Par Illy Pe'ery
En octobre 2023, Gili a été appelée en service de réserve au sein de l'unité du porte-parole de l'armée israélienne et affectée au Commandement du Nord. Dans les jours qui ont suivi les attaques du Hamas, alors que l'attention du public en Israël était focalisée sur les destructions dans le sud, le Hezbollah a commencé à tirer des roquettes et des missiles antichars vers le nord d'Israël.
"Nous travaillions par roulement de 12 heures dans une salle d'opérations souterraine, tandis que les soldats des avant-postes étaient terrifiés, mais nous ne pouvions pas révéler que le nord était sous le feu", se souvient-elle. "Nous avons minimisé l'importance du front nord pour éviter de semer la panique dans la population, même si les tirs étaient incessants. Les gens ne mouraient pas comme dans le sud, mais je me souviens avoir eu le sentiment que nous donnions une image déformée de la réalité : nous affichions beaucoup plus de supériorité que de vulnérabilité".

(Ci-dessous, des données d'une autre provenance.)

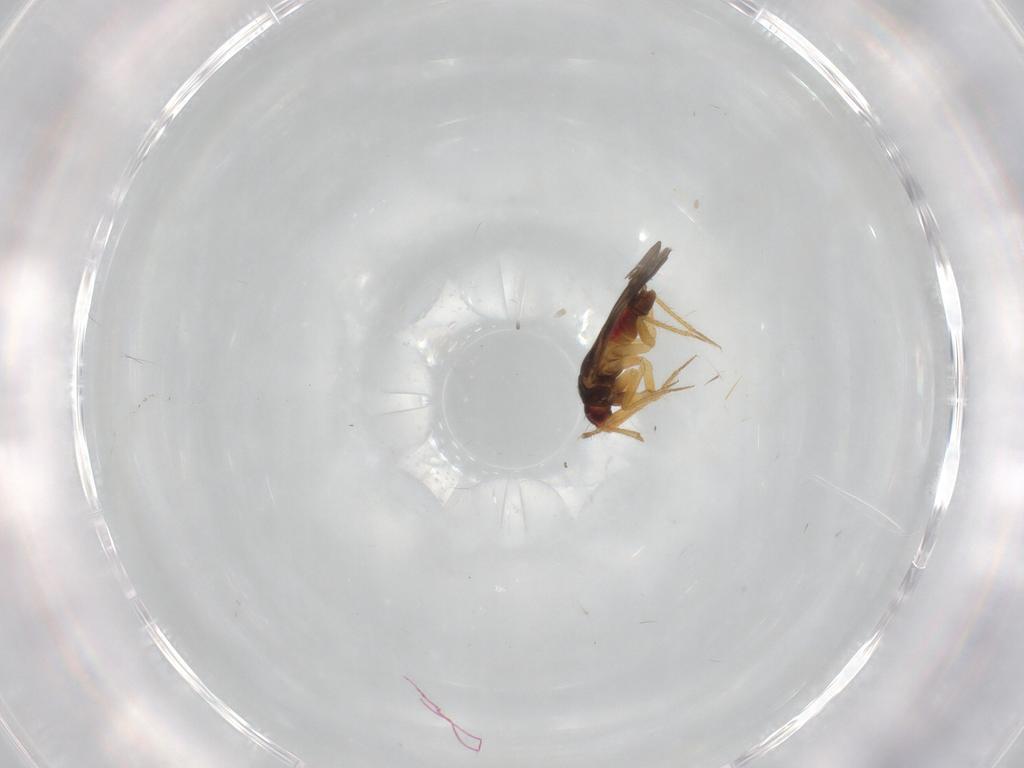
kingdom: Animalia
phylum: Arthropoda
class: Insecta
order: Hemiptera
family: Ceratocombidae
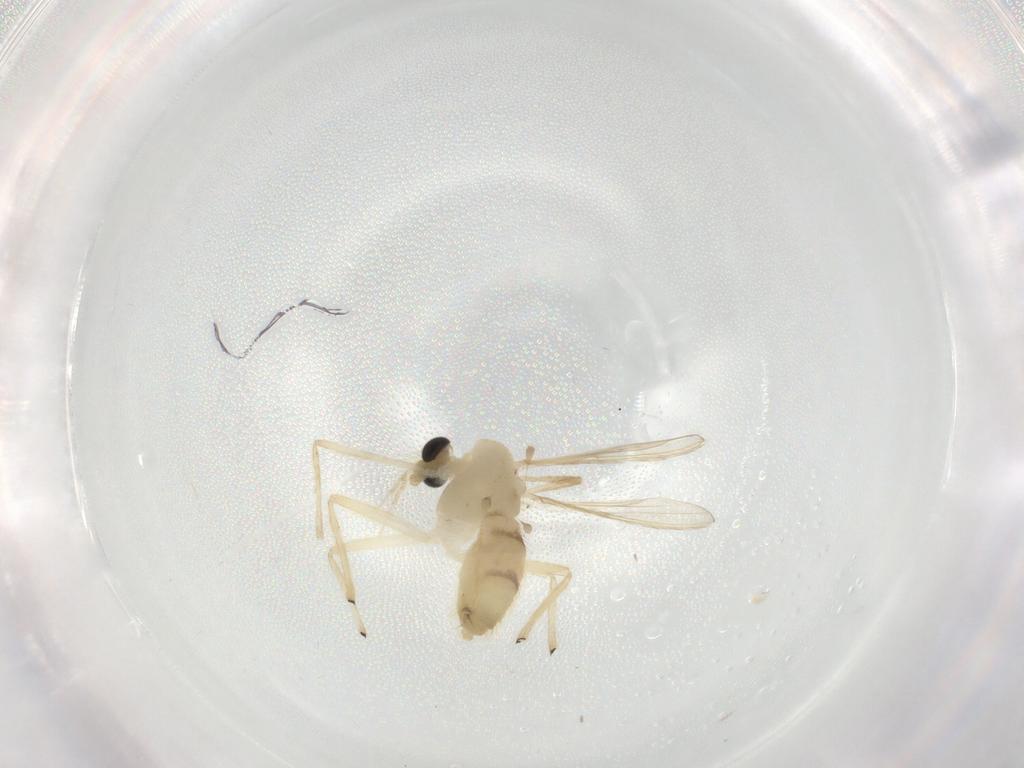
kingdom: Animalia
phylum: Arthropoda
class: Insecta
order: Diptera
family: Chironomidae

Cette expérience a amené Gili, qui a demandé à garder l'anonymat, à remettre en question le système même où elle a servi pendant des années.
"Il était facile de répéter que 'l'armée israélienne s'est préparée à tous les scénarios'", a-t-elle poursuivi. "Qui étions-nous pour remettre ce discours en question ? Mais en réalité, ce n'était que des conneries."On le voit bien aujourd'hui avec l'Iran aussi : l'accent est presque exclusivement mis sur la puissance écrasante de l'armée, et pas grand-chose d'autre", a-t-elle expliqué. "Ça ne me rassure pas qu'on me dise à quel point l'armée frappe fort ou qu'elle maîtrise l'espace aérien au-dessus de Téhéran. En fin de compte, on continue de nous tirer dessus avec des missiles balistiques, et notre quotidien est loin d'être routinier. Nous disposons de systèmes de défense aérienne, mais pour dix interceptions réussies, il y a beaucoup d'impacts directs".

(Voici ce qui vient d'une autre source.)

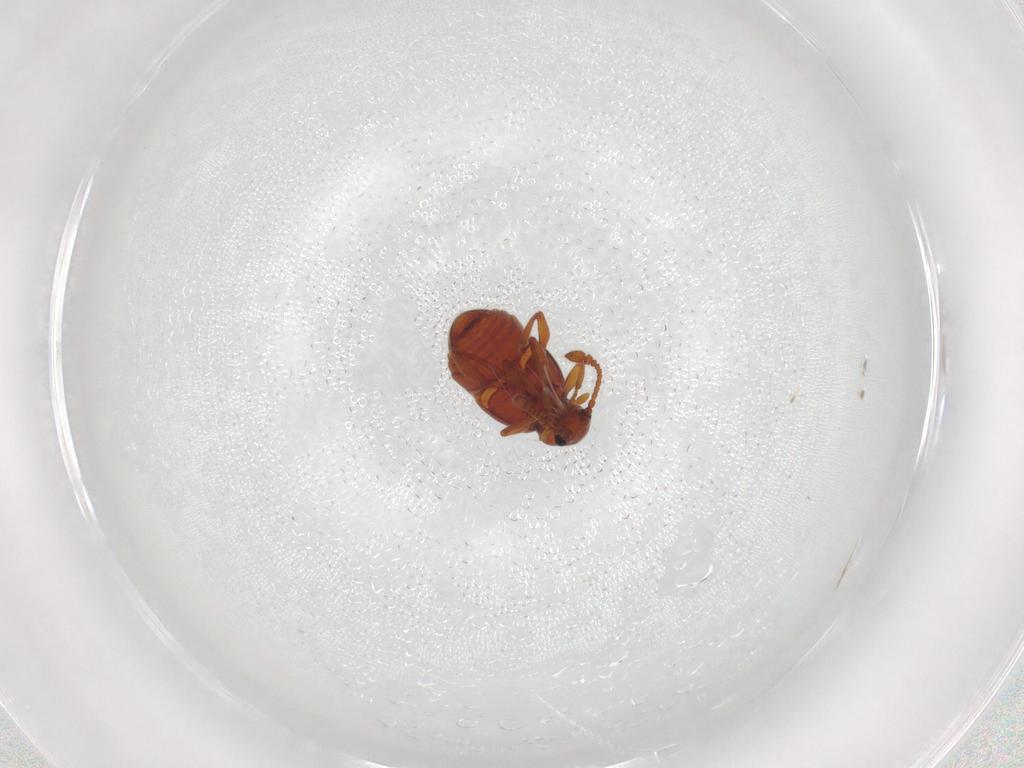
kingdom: Animalia
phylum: Arthropoda
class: Insecta
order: Coleoptera
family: Staphylinidae
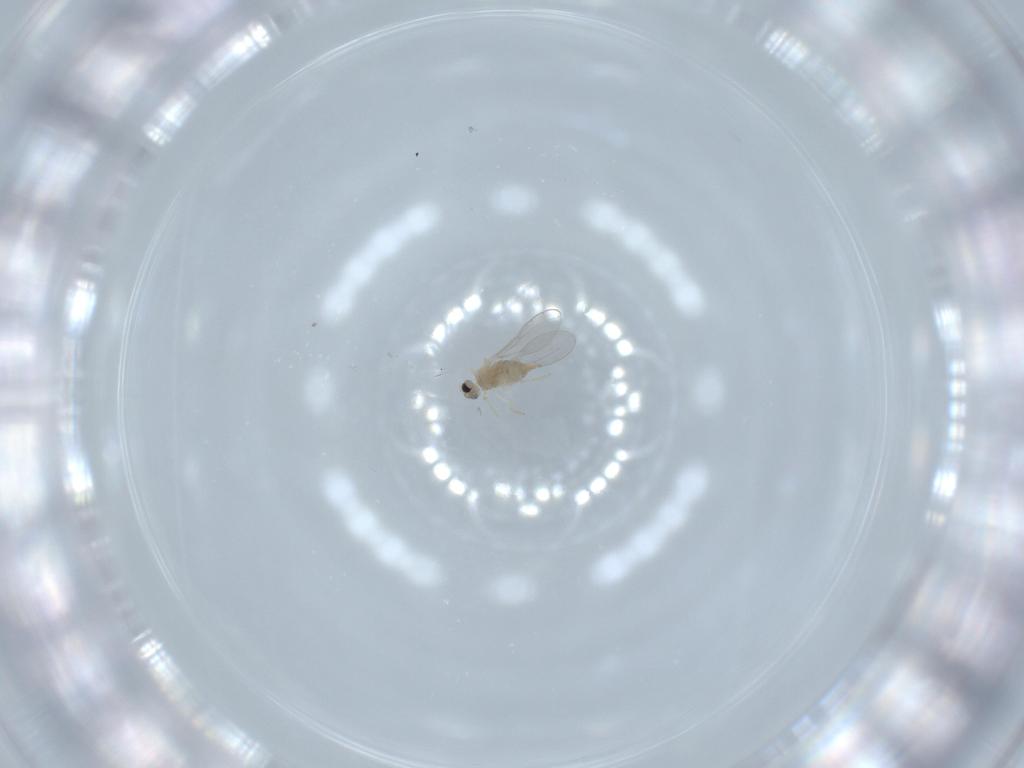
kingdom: Animalia
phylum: Arthropoda
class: Insecta
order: Diptera
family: Cecidomyiidae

Lorsqu'on lui a demandé en qui elle croit aujourd'hui, Gili a répondu sans hésiter :
"Personne. Ni aux déclarations du porte-parole de l'armée, ni aux correspondants militaires. Ce ne sont que des pantins".

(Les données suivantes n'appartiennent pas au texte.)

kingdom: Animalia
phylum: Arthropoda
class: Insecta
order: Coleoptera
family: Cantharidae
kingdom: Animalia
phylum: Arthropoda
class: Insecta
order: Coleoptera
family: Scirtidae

S'adressant au média d'investigation israélien The Hottest Place in Hell, des soldats de l'unité du porte-parole de l'armée israélienne et des correspondants militaires de publications israéliennes ont souligné un mode opératoire systématique : une volonté obsessionnelle de contrôler le discours public, un traitement de faveur accordé aux journalistes "complaisants" tandis que les critiques sont écartés et réprimés, et, surtout, dans un climat général de mensonge.
Au cours des 14 premiers mois de guerre d'Israël à Gaza, l'unité du porte-parole de l'armée israélienne a également mené une campagne secrète d'opérations psychologiques destinée à influencer l'opinion publique en Israël et à l'étranger, comme l'a récemment révélé The Hottest Place in Hell. Parallèlement à ces opérations d'influence, l'unité a été chargée de traiter et diffuser des images de l'attaque du Hamas du 7 octobre contre des communautés israéliennes proches de Gaza.
Selon plusieurs témoignages, des soldats ont collecté de grandes quantités de supports visuels — y compris des images filmées par des militants du Hamas — et les ont reformatées pour une diffusion immédiate sur les réseaux sociaux.
Ce processus a abouti à "Bearing Witness to the October 7 Massacre", ou ce qui est désormais connu en Israël sous le nom de "vidéo des atrocités" : une compilation de 47 minutes d'images brutes produite sous la supervision du major (rés.) Yuval Horowitz, chef de la division des campagnes.
"C'était comme au Far West — il n'y avait aucun filtre" a déclaré un soldat ayant servi dans l'unité et travaillé sur le film. "Nous étions submergés de contenu et avons tout vu. J'étais sous le choc, mais en même temps, la pression était forte pour diffuser un maximum — c'était comme une campagne publicitaire sur les réseaux sociaux : qu'est-ce qui fonctionne ? Qu'est-ce qui ne fonctionne pas ? Qu'est-ce qui attire l'attention ?"
"Le porte-parole de l'armée israélienne ment", a déclaré un correspondant militaire haut placé à The Hottest Place in Hell. "Parfois, on manipule les données, mais au final, le public est la victime."Au début de l''Opération Roaring Lion''", a-t-il poursuivi, faisant référence à la guerre actuelle avec l'Iran, "l'armée israélienne a affirmé avoir détruit 70 % des lance-missiles iraniens. Nous avons vérifié et avons vite compris que c'était faux : parfois, ils ont touché des entrées des tunnels, mais pas les lanceurs eux-mêmes, ou bien les lanceurs continuaient de tirer bien qu'ils aient été 'détruits'. Dans les médias mainstream, personne ne remet cela en question. Mais lorsque la guerre prendra fin et que les roquettes continueront de pleuvoir, le public ne comprendra pas pourquoi".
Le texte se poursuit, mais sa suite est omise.